You could call it runaway hormones, because it is a rush of sexual hormones normally asocciated with bucks with in-heat does, but a buck who isn't in with does will often get carried away by his hormones in rutting season and, without pulling him back to his senses with a sharp smack on the nose and threatening him until the glazed look disappears, can turn into a maniac and often think another buck, a doe who is not in heat or a wether, is an in-heat doe and start going hypo over them.
So, as I mentioned before, you have to get really serious with them about this - no 'nice guy' telling your goat it 'just isn't a nice thing to do', it's got to be a threatening boss, pulling up their goat with strong punishment for a major and unacceptable breach of behaviour. This is just as serious as threatening you by rearing up or butting you - although this may sound overboard or ridiculous, Custer is saying you are, in effect, his property to do with as he pleases. However, despite bing serious, this is a problem which is quite easily dealt with if you are willing to teach him a good hard lesson for mucking up in the slightest over this rule. You need to make a boundary (no spraying, dominant behaviour to anyone or thing, no buck-ish behaviour, no even trying to spray, mount the others or paw anything, no glazed eyes or unresponsive behaviour) and when you have decided on it, stick to it. The boundary I have mentioned might seem over the top, but he has gone right over the edge and you need to push him right back. Punishing a goat for bossing the others might seem cruel or unnecessary, but I have found it is one of the best cures for bad behaviour, gives them way more respect than most other things, and DOES NOT make them hate you. Also, the further you push him, the more he will learn to submit and the gentler and better behaved he will be with you as well as the learning to control himself or else.
Feel free to pick apart anything I have said, ask or tell me you don't think it is right and I can give you many examples from my own experience with my goats and others goats. I can also provide some photos of the differences of a buck hypo (if I took some photos - might have some with a tongue sticking out at least) and a buck calm and well behaved, EVEN when breeding the does. Sorry if I sound like I am yelling at you, just trying to get the point across that even bucks, who many people say to give lots of respect and be wary of, can be gentle, lovely and loving boys, who can control themselves around does and behave around little children and other goats. 
All the best with all of your goats and Custer in particular - looking forward to hearing how you go.  
Cheers,
Cazz


----------



## Cazz (Jun 9, 2010)
◇ ◇ ◇
PROBLEMS TO SOLVE:
1) From the goat thread, list the animals that a buck in rutting season may mistake for an in-heat doe.
2) Resume the goat thread after its final line and write the next part.
◇ ◇ ◇
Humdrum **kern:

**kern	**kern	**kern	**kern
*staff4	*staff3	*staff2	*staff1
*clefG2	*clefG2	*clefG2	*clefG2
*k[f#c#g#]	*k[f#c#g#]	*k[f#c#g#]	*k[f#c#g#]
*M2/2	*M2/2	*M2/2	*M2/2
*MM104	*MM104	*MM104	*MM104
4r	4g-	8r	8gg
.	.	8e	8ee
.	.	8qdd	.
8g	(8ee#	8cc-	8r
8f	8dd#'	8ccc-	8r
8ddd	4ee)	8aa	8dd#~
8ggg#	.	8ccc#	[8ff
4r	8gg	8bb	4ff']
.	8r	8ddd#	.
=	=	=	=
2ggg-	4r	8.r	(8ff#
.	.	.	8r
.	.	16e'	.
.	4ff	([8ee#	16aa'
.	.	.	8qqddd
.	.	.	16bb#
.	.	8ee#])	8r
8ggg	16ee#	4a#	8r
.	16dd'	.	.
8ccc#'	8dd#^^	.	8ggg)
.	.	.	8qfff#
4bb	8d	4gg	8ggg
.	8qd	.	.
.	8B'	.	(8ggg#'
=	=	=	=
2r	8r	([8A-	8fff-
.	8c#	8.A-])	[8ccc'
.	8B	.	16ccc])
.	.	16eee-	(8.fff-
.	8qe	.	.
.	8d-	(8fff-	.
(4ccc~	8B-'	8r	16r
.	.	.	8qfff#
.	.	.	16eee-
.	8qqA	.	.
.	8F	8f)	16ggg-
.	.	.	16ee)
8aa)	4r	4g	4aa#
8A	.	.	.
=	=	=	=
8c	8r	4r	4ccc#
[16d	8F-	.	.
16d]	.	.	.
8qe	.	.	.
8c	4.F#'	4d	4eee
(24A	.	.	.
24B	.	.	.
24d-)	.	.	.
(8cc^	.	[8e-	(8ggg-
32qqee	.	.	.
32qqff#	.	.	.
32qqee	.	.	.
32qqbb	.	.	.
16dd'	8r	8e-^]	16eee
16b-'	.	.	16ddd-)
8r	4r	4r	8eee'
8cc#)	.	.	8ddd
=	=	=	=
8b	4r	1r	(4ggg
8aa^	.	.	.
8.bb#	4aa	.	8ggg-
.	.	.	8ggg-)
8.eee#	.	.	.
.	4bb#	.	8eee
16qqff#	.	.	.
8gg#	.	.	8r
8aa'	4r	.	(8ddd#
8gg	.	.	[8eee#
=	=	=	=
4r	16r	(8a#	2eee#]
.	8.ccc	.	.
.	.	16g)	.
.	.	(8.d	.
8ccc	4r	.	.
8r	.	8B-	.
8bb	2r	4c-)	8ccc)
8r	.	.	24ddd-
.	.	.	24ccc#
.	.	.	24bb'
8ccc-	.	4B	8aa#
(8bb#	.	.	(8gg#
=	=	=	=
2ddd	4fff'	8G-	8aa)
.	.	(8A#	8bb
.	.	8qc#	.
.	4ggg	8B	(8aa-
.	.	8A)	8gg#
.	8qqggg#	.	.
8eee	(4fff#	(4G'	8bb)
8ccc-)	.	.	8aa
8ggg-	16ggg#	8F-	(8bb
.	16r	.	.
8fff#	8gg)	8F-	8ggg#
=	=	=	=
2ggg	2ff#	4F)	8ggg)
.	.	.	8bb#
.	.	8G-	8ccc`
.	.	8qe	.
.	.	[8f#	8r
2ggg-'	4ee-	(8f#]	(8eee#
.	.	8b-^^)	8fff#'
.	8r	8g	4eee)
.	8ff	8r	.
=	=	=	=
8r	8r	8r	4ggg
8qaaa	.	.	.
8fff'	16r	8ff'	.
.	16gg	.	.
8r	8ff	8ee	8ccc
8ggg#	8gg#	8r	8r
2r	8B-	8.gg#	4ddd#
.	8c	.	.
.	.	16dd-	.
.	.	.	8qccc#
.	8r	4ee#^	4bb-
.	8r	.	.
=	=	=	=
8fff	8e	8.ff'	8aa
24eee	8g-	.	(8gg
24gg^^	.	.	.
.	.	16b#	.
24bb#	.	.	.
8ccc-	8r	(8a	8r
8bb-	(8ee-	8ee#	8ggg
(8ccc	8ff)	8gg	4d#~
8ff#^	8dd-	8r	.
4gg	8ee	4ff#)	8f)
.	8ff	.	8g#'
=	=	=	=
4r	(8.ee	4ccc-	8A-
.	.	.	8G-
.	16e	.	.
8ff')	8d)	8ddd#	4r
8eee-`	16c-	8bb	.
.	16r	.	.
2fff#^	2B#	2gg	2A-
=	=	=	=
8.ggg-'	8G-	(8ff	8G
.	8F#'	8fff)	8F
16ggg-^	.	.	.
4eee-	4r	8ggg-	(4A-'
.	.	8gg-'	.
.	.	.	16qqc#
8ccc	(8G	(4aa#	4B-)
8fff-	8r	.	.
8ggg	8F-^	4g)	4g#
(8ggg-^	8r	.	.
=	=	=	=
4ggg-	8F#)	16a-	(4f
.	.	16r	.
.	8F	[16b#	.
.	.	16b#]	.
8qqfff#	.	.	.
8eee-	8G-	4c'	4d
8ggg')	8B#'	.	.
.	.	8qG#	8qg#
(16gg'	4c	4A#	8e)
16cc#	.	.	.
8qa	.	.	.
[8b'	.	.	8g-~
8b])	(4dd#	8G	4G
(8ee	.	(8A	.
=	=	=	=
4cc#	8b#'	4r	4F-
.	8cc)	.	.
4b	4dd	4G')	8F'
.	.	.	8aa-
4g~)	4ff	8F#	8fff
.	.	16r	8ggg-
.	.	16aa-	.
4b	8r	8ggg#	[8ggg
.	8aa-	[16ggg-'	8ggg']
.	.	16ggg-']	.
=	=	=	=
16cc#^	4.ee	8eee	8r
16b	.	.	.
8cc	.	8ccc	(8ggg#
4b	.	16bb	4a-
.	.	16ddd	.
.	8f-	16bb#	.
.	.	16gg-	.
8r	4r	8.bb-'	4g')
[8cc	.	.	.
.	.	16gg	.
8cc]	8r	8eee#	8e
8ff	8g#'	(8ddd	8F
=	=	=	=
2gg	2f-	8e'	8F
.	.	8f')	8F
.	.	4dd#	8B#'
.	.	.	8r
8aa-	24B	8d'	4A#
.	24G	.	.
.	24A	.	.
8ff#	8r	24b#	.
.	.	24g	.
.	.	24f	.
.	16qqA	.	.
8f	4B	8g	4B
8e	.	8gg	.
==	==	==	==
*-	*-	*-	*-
◇ ◇ ◇
ANSWERS BELOW:
1)
- another buck
- a doe who is not in heat
- a wether

2)
lenallen said:


> About a month ago (mid November) he first attacked my wife while on trail. (Kicking, then biting.) She was frightened, turned back toward home, and he went back to a mild sweetie after 20 minutes, while still on-trail. When wife repelled him, he diverted his aggression upon our lowest-hierarchy goat. Wife has never been as firm and consistent as I like in maintaining discipline. But it was never a big issue. Even today Custer is still a sweetie with wife nearly all the time. He repeated again on-trail yesterday, but she was able to pick up a large stick and repel him with strong whacks to the head. I hadn't seen it first hand.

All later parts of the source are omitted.